» What you should do: Your task is to copy every line of the entries that contains "passid".

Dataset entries

+ + + + +

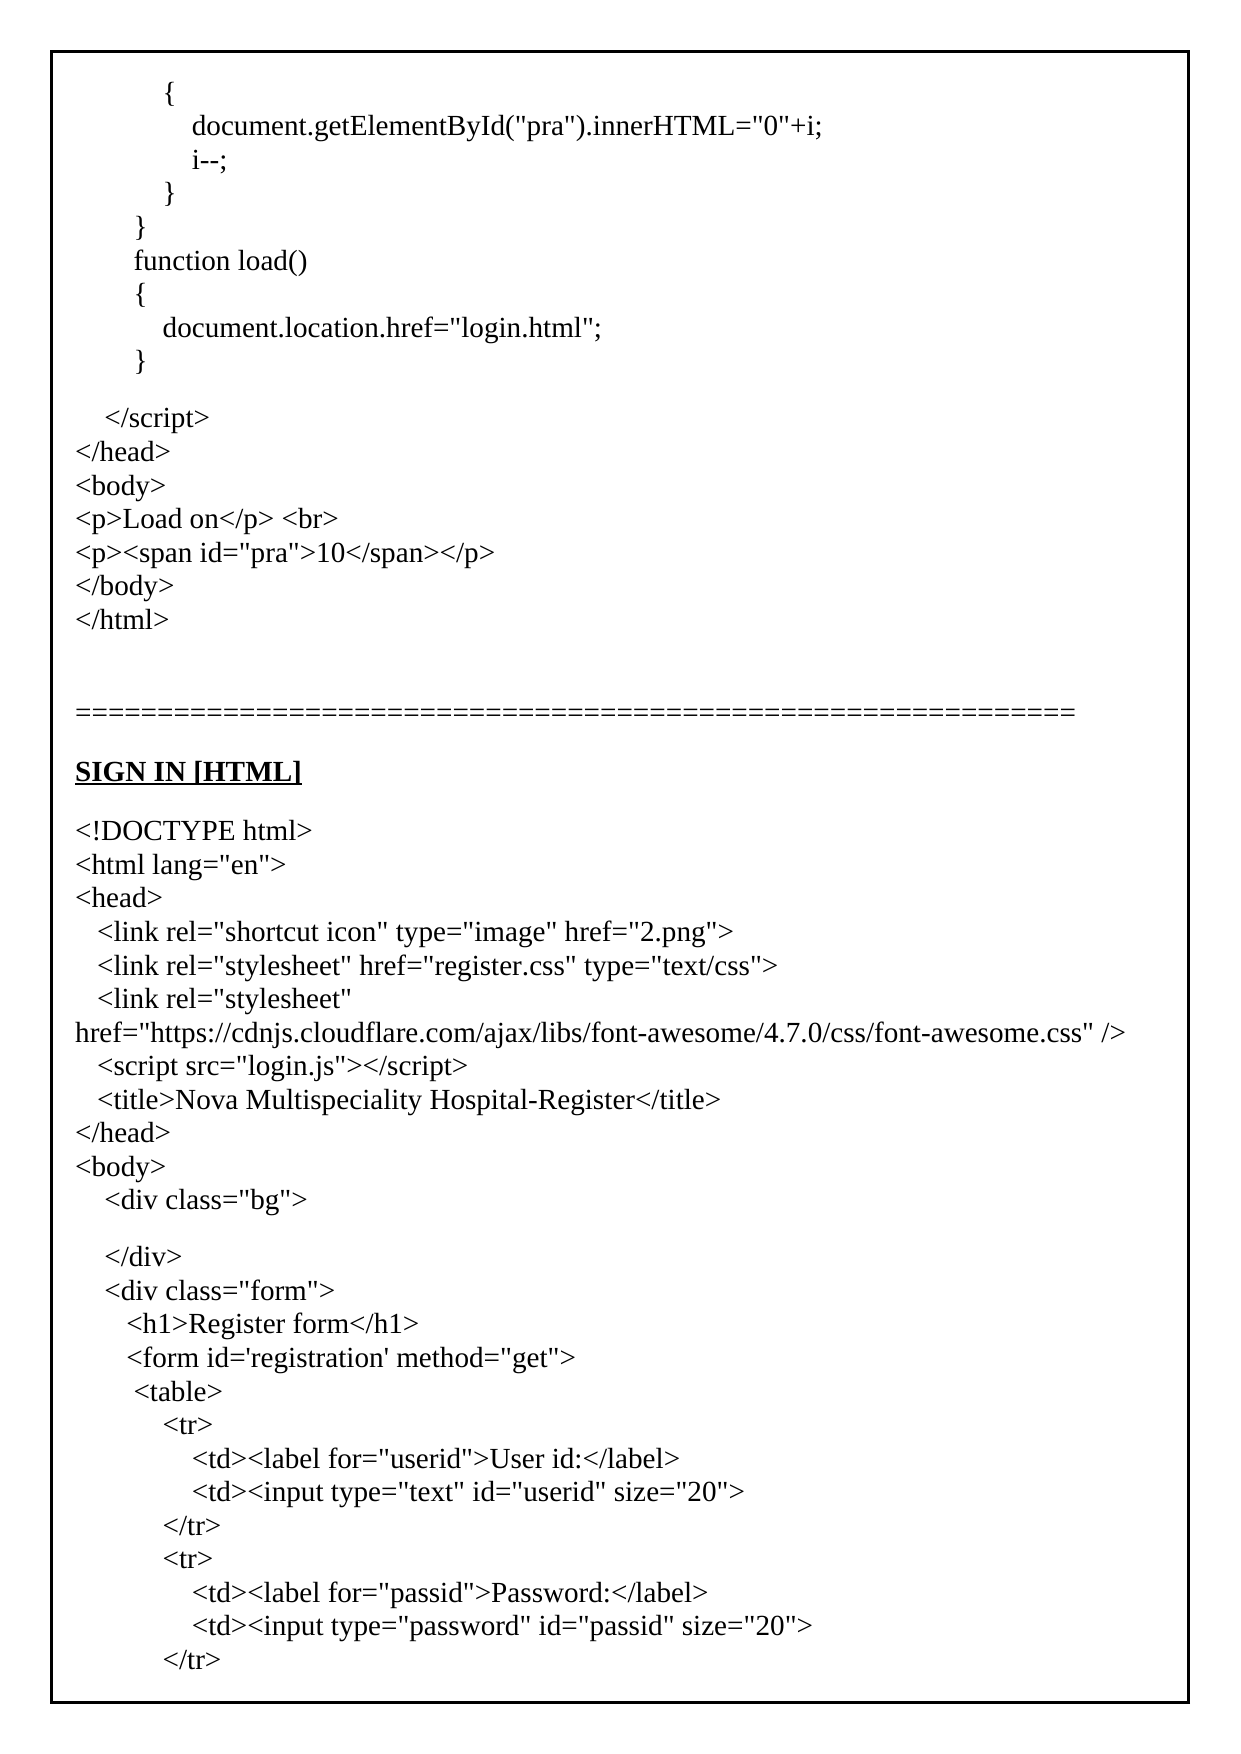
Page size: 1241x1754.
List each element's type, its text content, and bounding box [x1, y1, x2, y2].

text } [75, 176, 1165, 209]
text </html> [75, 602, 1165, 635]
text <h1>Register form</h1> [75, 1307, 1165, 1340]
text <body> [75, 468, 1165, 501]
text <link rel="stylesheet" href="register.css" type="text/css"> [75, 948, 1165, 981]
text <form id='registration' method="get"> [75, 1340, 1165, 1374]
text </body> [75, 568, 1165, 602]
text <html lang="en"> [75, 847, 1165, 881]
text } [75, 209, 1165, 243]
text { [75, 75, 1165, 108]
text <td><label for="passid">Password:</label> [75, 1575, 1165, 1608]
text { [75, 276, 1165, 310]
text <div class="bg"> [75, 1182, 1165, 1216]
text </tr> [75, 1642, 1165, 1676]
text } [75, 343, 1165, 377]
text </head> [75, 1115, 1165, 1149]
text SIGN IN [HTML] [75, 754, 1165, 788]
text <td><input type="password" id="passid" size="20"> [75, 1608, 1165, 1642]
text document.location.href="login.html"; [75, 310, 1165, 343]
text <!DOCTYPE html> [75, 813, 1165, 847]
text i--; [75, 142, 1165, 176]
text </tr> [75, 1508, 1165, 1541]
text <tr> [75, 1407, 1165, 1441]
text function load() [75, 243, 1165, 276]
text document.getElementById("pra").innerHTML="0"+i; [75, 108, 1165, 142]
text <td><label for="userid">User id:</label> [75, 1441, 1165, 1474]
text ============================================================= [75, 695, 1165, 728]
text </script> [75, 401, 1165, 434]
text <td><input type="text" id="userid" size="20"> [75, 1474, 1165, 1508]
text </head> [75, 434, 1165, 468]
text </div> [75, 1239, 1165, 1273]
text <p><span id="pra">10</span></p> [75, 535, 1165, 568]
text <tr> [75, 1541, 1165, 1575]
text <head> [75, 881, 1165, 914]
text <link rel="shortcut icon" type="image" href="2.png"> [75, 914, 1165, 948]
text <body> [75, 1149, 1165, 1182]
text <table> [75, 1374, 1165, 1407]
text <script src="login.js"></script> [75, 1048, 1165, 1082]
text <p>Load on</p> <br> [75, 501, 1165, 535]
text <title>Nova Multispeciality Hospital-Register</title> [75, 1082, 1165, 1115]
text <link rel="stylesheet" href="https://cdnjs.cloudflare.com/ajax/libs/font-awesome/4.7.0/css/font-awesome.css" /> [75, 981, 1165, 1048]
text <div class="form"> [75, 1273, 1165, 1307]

+ + + + +

» Expected answer:
text <td><label for="passid">Password:</label> [75, 1575, 1165, 1608]
text <td><input type="password" id="passid" size="20"> [75, 1608, 1165, 1642]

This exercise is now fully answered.